Я пытался вникать в обстановку вокруг, полагаясь на чисто интуитивный слух, но не нашел ни одного знакомого голоса.
Это и есть жизнь после? Серьезно, я умер?
На миг меня охватила паника, и я почувствовал напрягшиеся участки тела. Нет, нет, у мертвых не бывает такого. И мертвые не паникуют.
Надо открыть глаза.
Как, черт возьми, открыть глаза.
Первым же человеческим чувством, способным вернутся ко мне оказалась тошнота. Да... именно то, о чем я всю жизнь мечтал. Всю эту отравленную подозрениями и разочарованиями жизнь. Всю целиком и полностью сейчас непонятно где находящуюся. Очнуться черт знает кем и черт знает где. Я не могу ничего понять, увидеть, услышать. Все еще. Все вокруг чужое. Инородное. Неузнаваемое. Меня вот-вот вывернет, даже не желудком, разумом – весь скопившийся трепет, ярость и обида более чем осязаемо подкатывают к горлу – еще немного, и захлебнусь этим. Давай же, Лоуренс,возвращайся.
Давай же.
Давай, ты без того слишком много себе позволил.

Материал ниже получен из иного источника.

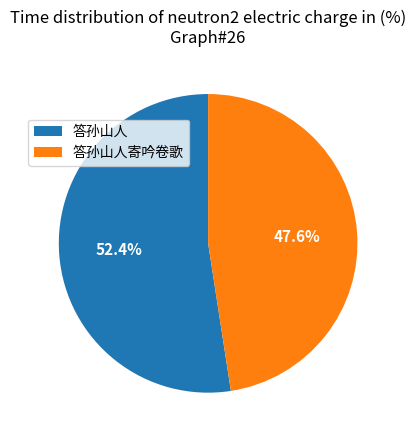

True or false: 答孙山人寄吟卷歌 accounts for 37% of the total.

False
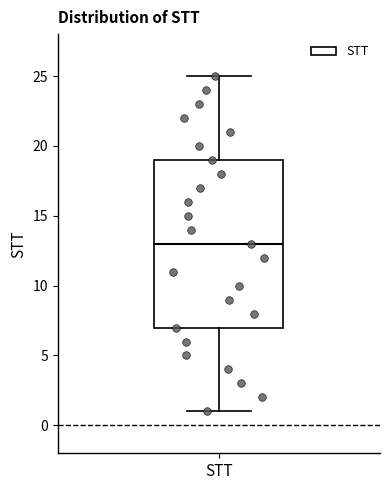

Transcribe this box plot: give where the median line is, the range the box spans, and where the two whiskers end, as read against the y-axis. The values are not printed on the chart, so give them approximately, as read against the axis.

median 13, box 7 to 19, whiskers 1 to 25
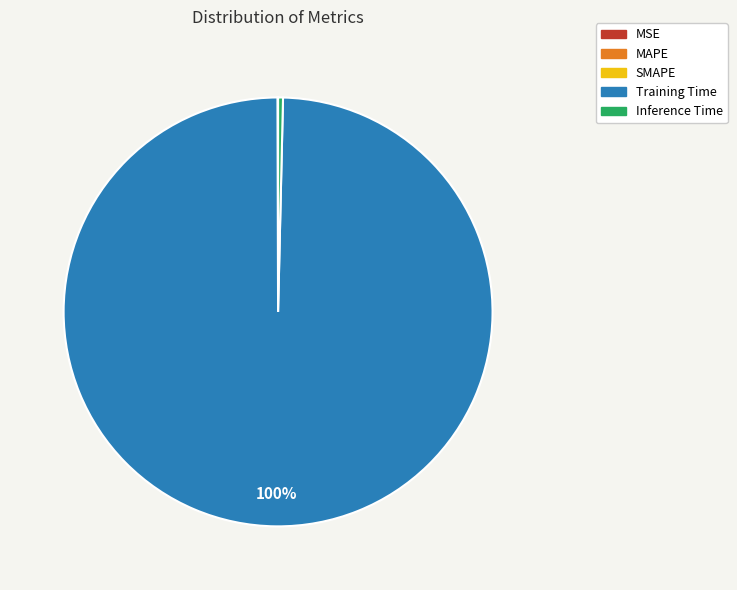

To the nearest percent, what is the combined percentage of Inference Time and Training Time?

100%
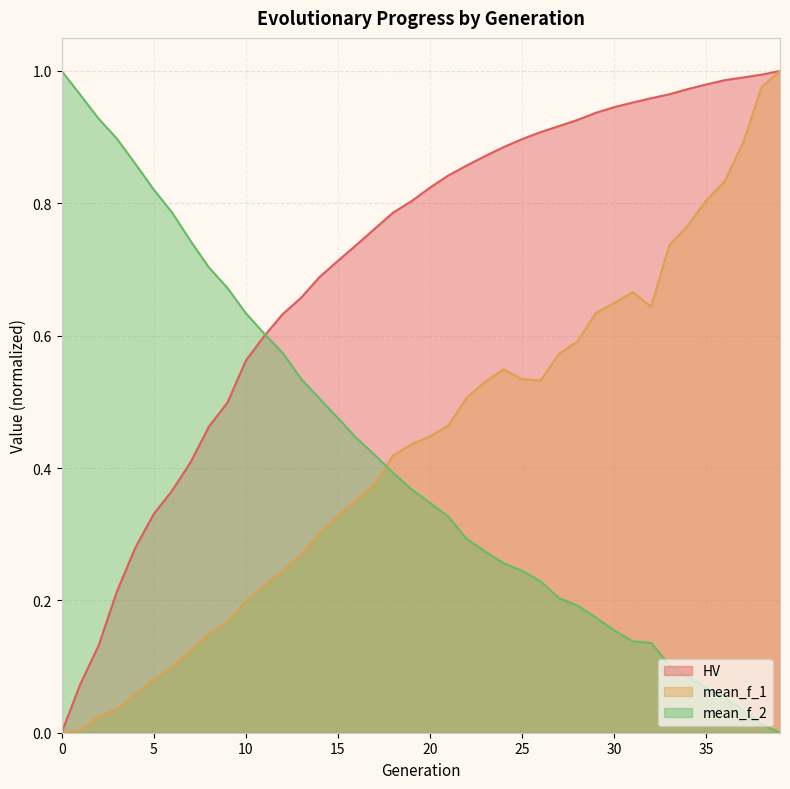

Which series has the largest total across all categories?

HV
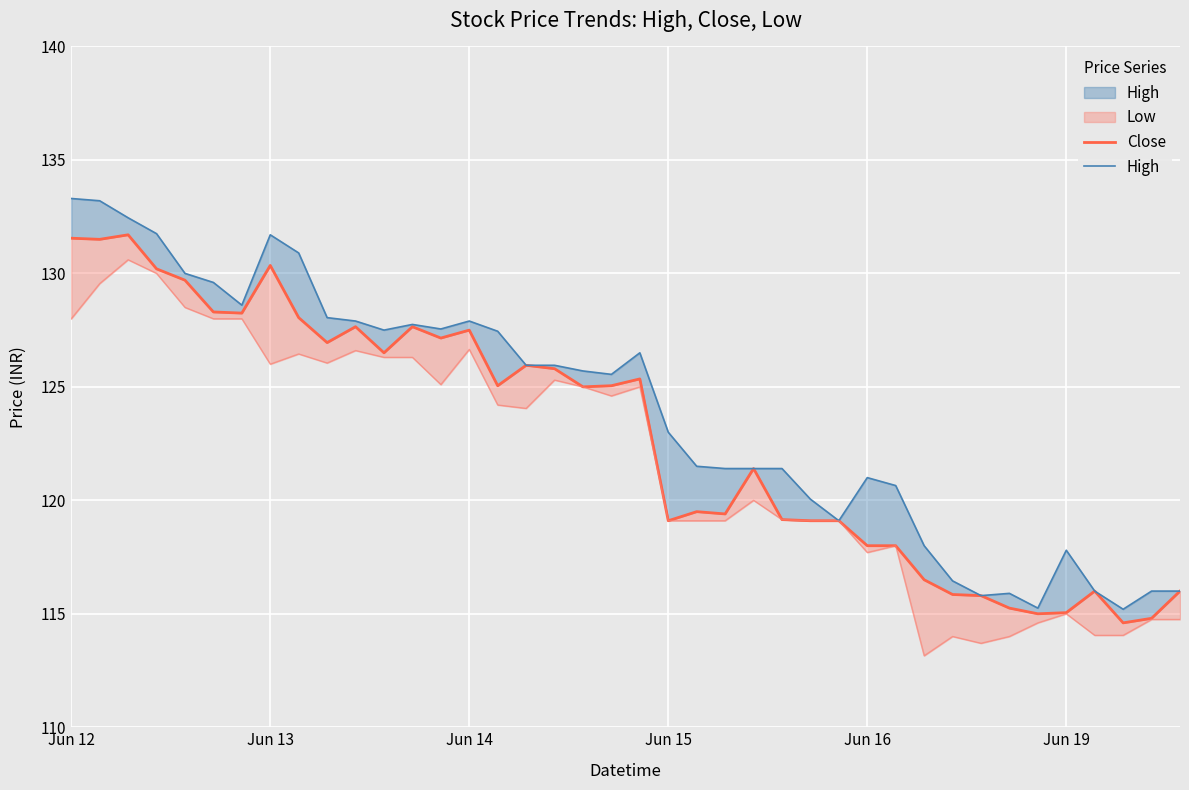

Where is High nearest to the value 124?

Jun 15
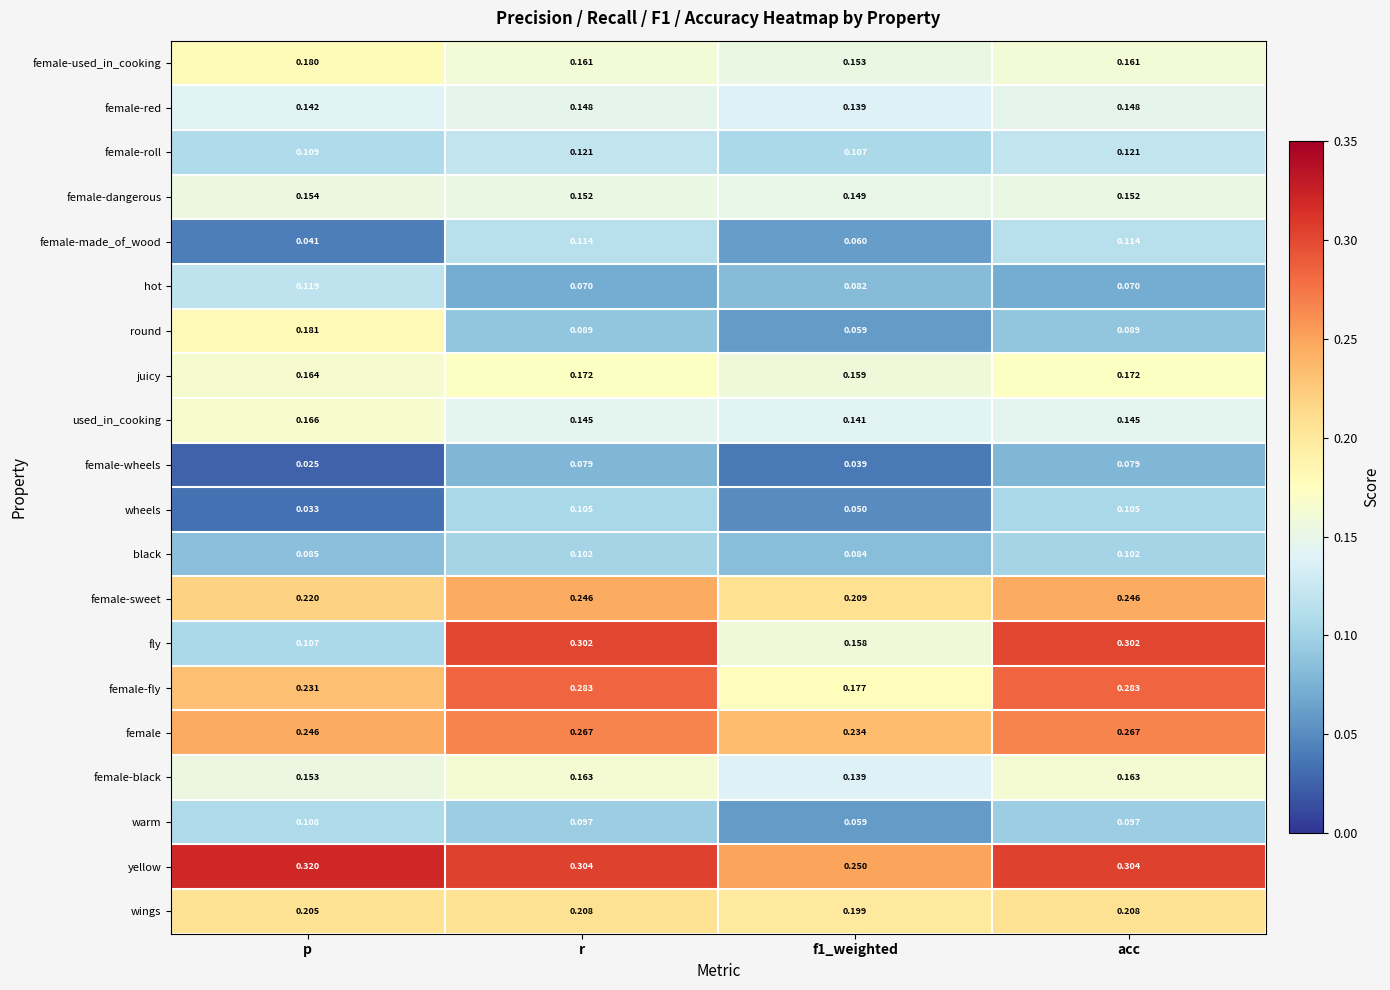

Which series has the largest total across all categories?

yellow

Весь мой слух насквозь прошибает высокий звон. До того пронзительный, что выступает холодный пот и сводит десны. Непрерывный и настойчивый в своей фальшивости звучания. Я могу уловить спешку вокруг. Но не более того. В носу что-то, в груди что-то. И это совсем не то, что там должно быть. По крайней мере, у нормального человека.
Вернись. Сейчас же.
Вдохни и открой свои глаза, Лоуренс.
Вернись.
А потом звон испаряется, и я вовсе будто промахиваюсь мимо чего-то, не дотянувшись сознанием и всем своим полу-собой, фантомно проваливаясь в старое-привычное ничего, в которое нет ни цвета, ни запаха.